One of the goalies off to a red hot start this season is Kari Lehtonen (8-1-0, 1.75, .947). Moving to Dallas has rejuvenated Lehtonen's career, and while he obviously won't maintain those lofty numbers for an entire season, the Finnish goalie had a decent year last year and is still only 27 years old. Few people have questioned his talent, but Lehtonen may finally have figured out how to combine that with the hard work and professionalism needed to perform as one of the league's better netminders.
Lehtonen can be used as an example both of the power of statistics and of how other factors can be important beyond the numbers. I touted him for a while prior to his trade to Dallas as a talented NHL goalie who was stuck in a bad situation in Atlanta, based primarily on the strong even strength save percentage results he put up in the early part of his career. However, at the same time observers were pretty much unanimous that Lehtonen was not properly utilizing his talent through a lack of preparation and repeatedly showing up overweight and out of shape, which led to a lot of his injury problems. This year all reports are that Lehtonen has finally put in the off-ice work needed to get into great shape. There is a noticeable difference between what he looks like now and what he looked like when he was playing in Atlanta.
Off-ice training and mental preparation and hours spent on the practice rink working on technique drills are all very important for a top professional goaltender. However, typically goalies who make it to the top levels of the sport have developed the training and work habits they need, especially since for most of them it is a fairly long road to the get to the NHL and if they weren't putting in that time then they would have washed out well before they made it to the show. If everyone is working hard, then it doesn't become much of an advantage for anyone, and it becomes much less likely that a goalie who has been training hard year-round for a number of years will suddenly make a huge leap forward primarily based on those off-ice factors.
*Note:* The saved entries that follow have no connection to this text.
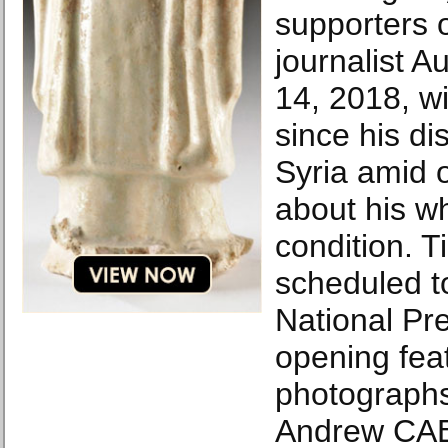
supporters 
journalist A
14, 2018, wi
since his d
Syria amid 
about his w
condition. T
scheduled t
National Pre
opening feat
photographs
Andrew CA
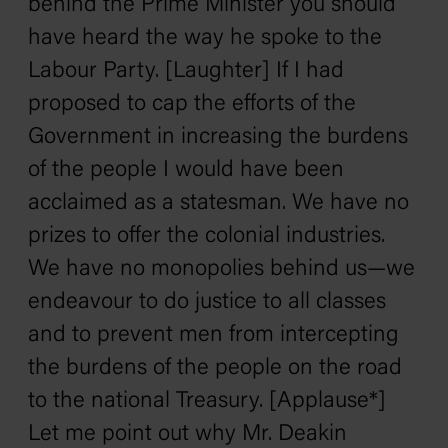
behind the Prime Minister you should
have heard the way he spoke to the
Labour Party. [Laughter] If I had
proposed to cap the efforts of the
Government in increasing the burdens
of the people I would have been
acclaimed as a statesman. We have no
prizes to offer the colonial industries.
We have no monopolies behind us—we
endeavour to do justice to all classes
and to prevent men from intercepting
the burdens of the people on the road
to the national Treasury. [Applause*]
Let me point out why Mr. Deakin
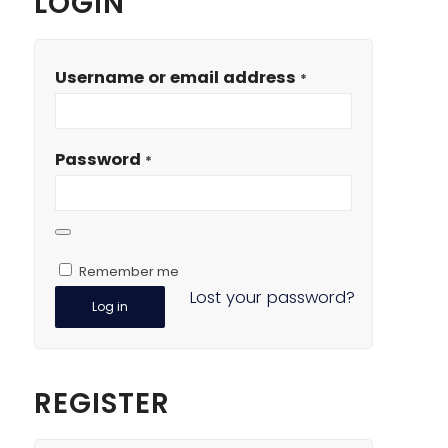
LOGIN
Username or email address
*
Password
*
Remember me
Lost your password?
Log in
REGISTER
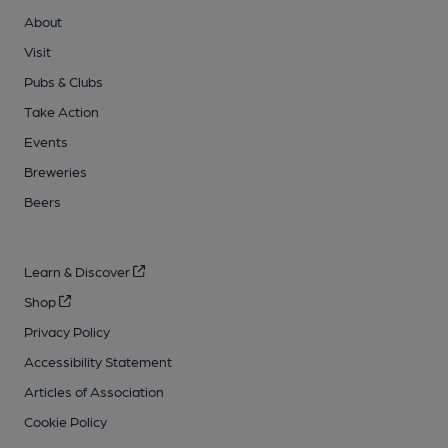
About
Visit
Pubs & Clubs
Take Action
Events
Breweries
Beers
Learn & Discover
Shop
Privacy Policy
Accessibility Statement
Articles of Association
Cookie Policy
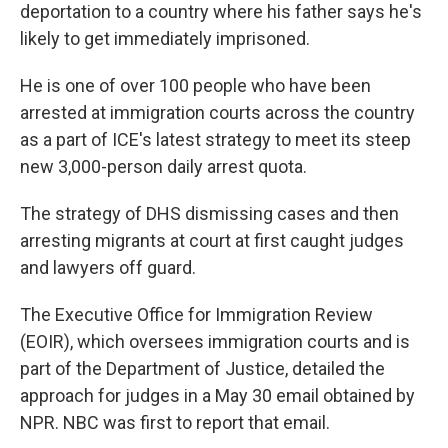
deportation to a country where his father says he's
likely to get immediately imprisoned.
He is one of over 100 people who have been
arrested at immigration courts across the country
as a part of ICE's latest strategy to meet its steep
new 3,000-person daily arrest quota.
The strategy of DHS dismissing cases and then
arresting migrants at court at first caught judges
and lawyers off guard.
The Executive Office for Immigration Review
(EOIR), which oversees immigration courts and is
part of the Department of Justice, detailed the
approach for judges in a May 30 email obtained by
NPR. NBC was first to report that email.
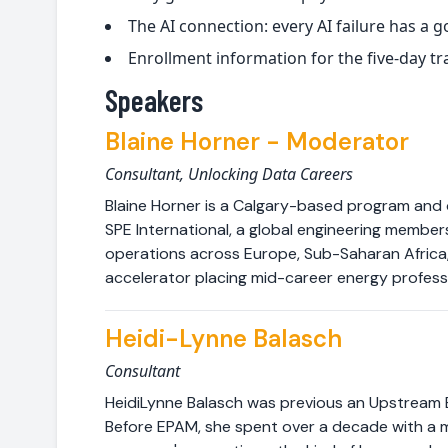
The AI connection: every AI failure has a
Enrollment information for the five-day tr
Speakers
Blaine Horner - Moderator
Consultant, Unlocking Data Careers
Blaine Horner is a Calgary-based program and
SPE International, a global engineering membe
operations across Europe, Sub-Saharan Africa, 
accelerator placing mid-career energy profess
Heidi-Lynne Balasch
Consultant
HeidiLynne Balasch was previous an Upstream E
Before EPAM, she spent over a decade with a m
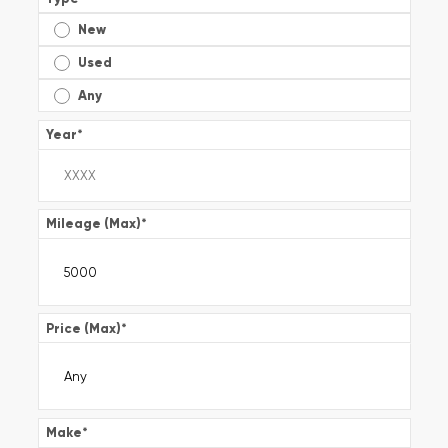
New
Used
Any
Year
*
Mileage (Max)
*
Price (Max)
*
Make
*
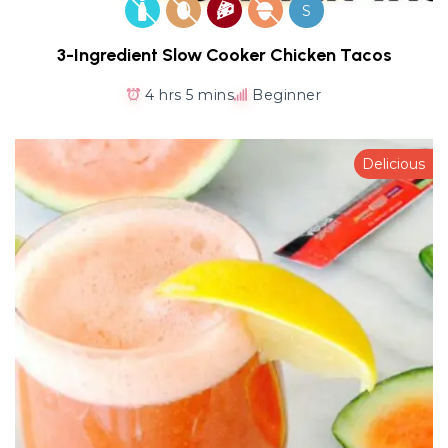
S
3-Ingredient Slow Cooker Chicken Tacos
4 hrs 5 mins
Beginner
Delicious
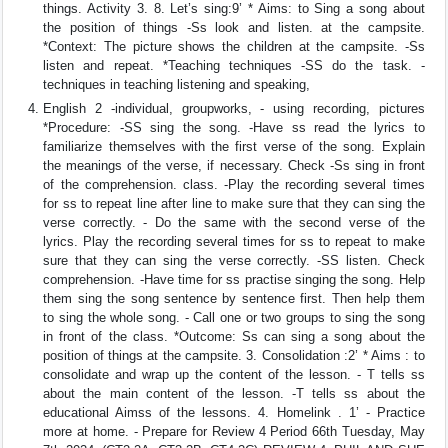
things. Activity 3. 8. Let’s sing:9’ * Aims: to Sing a song about
the position of things -Ss look and listen. at the campsite.
*Context: The picture shows the children at the campsite. -Ss
listen and repeat. *Teaching techniques -SS do the task. -
techniques in teaching listening and speaking,
English 2 -individual, groupworks, - using recording, pictures
*Procedure: -SS sing the song. -Have ss read the lyrics to
familiarize themselves with the first verse of the song. Explain
the meanings of the verse, if necessary. Check -Ss sing in front
of the comprehension. class. -Play the recording several times
for ss to repeat line after line to make sure that they can sing the
verse correctly. - Do the same with the second verse of the
lyrics. Play the recording several times for ss to repeat to make
sure that they can sing the verse correctly. -SS listen. Check
comprehension. -Have time for ss practise singing the song. Help
them sing the song sentence by sentence first. Then help them
to sing the whole song. - Call one or two groups to sing the song
in front of the class. *Outcome: Ss can sing a song about the
position of things at the campsite. 3. Consolidation :2’ * Aims : to
consolidate and wrap up the content of the lesson. - T tells ss
about the main content of the lesson. -T tells ss about the
educational Aimss of the lessons. 4. Homelink . 1’ - Practice
more at home. - Prepare for Review 4 Period 66th Tuesday, May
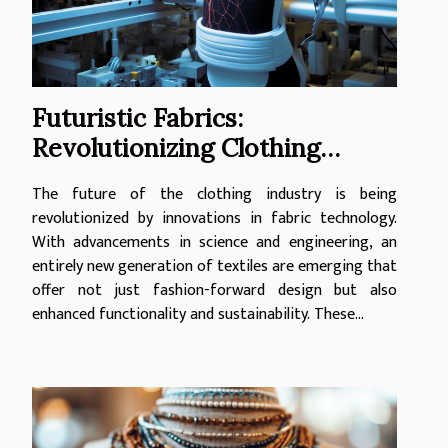
Futuristic Fabrics:
Revolutionizing Clothing
Industry
The future of the clothing industry is being
revolutionized by innovations in fabric technology.
With advancements in science and engineering, an
entirely new generation of textiles are emerging that
offer not just fashion-forward design but also
enhanced functionality and sustainability. These...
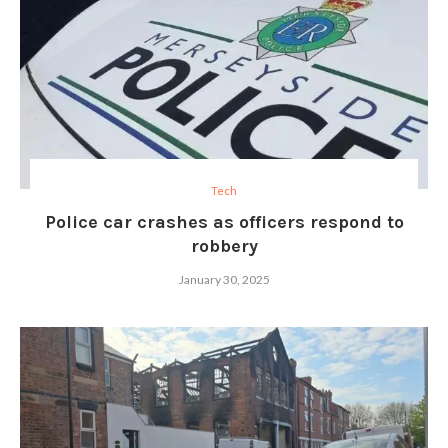
Tech
Police car crashes as officers respond to
robbery
January 30, 2025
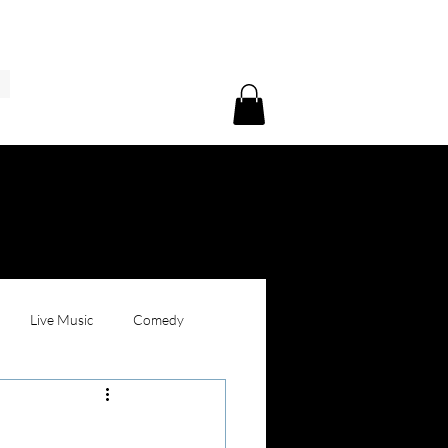
Live Music
Comedy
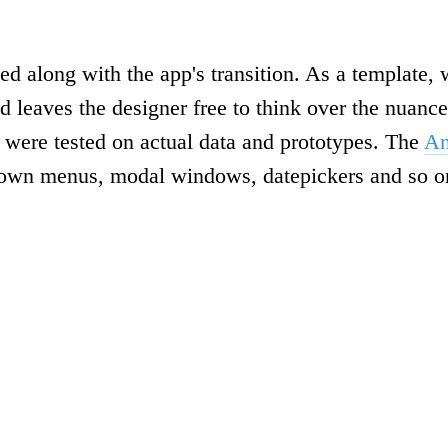
ted along with the app's transition. As a template
d leaves the designer free to think over the nuanc
were tested on actual data and prototypes. The
An
-down menus, modal windows, datepickers and so o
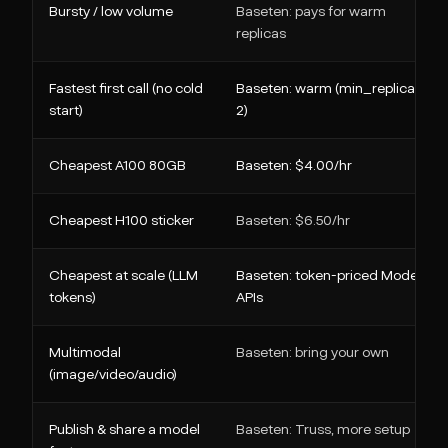
Bursty / low volume
Baseten: pays for warm
replicas
Fastest first call (no cold
Baseten: warm (min_replica >=
start)
2)
Cheapest A100 80GB
Baseten: $4.00/hr
Cheapest H100 sticker
Baseten: $6.50/hr
Cheapest at scale (LLM
Baseten: token-priced Model
tokens)
APIs
Multimodal
Baseten: bring your own
(image/video/audio)
Publish & share a model
Baseten: Truss, more setup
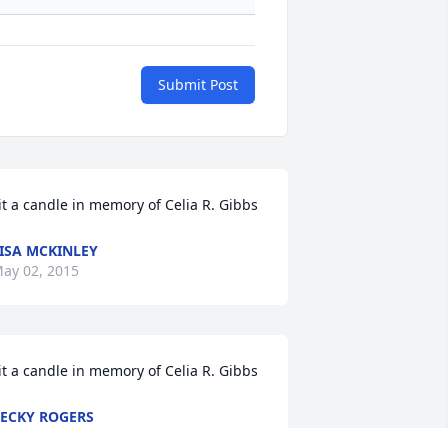
Submit Post
it a candle in memory of Celia R. Gibbs
ISA MCKINLEY
ay 02, 2015
it a candle in memory of Celia R. Gibbs
ECKY ROGERS
pr 30, 2015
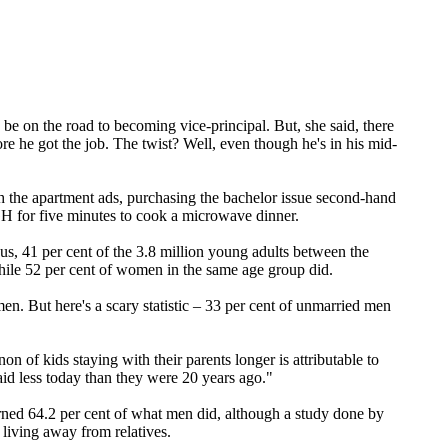
 be on the road to becoming vice-principal. But, she said, there
e he got the job. The twist? Well, even though he's in his mid-
the apartment ads, purchasing the bachelor issue second-hand
 for five minutes to cook a microwave dinner.
s, 41 per cent of the 3.8 million young adults between the
while 52 per cent of women in the same age group did.
en. But here's a scary statistic – 33 per cent of unmarried men
of kids staying with their parents longer is attributable to
aid less today than they were 20 years ago."
ned 64.2 per cent of what men did, although a study done by
living away from relatives.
On the other hand, someone who is very talented but doesn't take the steps to maximize his talent would be a candidate to see his performance improve if he is able to finally put everything together, which may be the case for someone like former second overall pick Kari Lehtonen.
There's always good reason to be skeptical about claims justifying early season success. This is the time of the year where dozens of articles are written by reporters claiming that a good offseason of training is fully responsible for a player's 30% shooting percentage through 10 games, and is the reason why that player is going to hit the 40 or 50 goal mark for the first time in their careers. Needless to say, those players always regress significantly by season's end, as luck was almost certainly a bigger factor than anything that happened in a weight room or on a practice rink. On the other hand, we shouldn't completely dismiss the human factors either. I'm still far from convinced that Kari Lehtonen will end up in Vezina contention, but it will be interesting to see how long he can sustain his sizzling start. At the very least there appears to be a good chance that he is headed for a career year in 2011-12.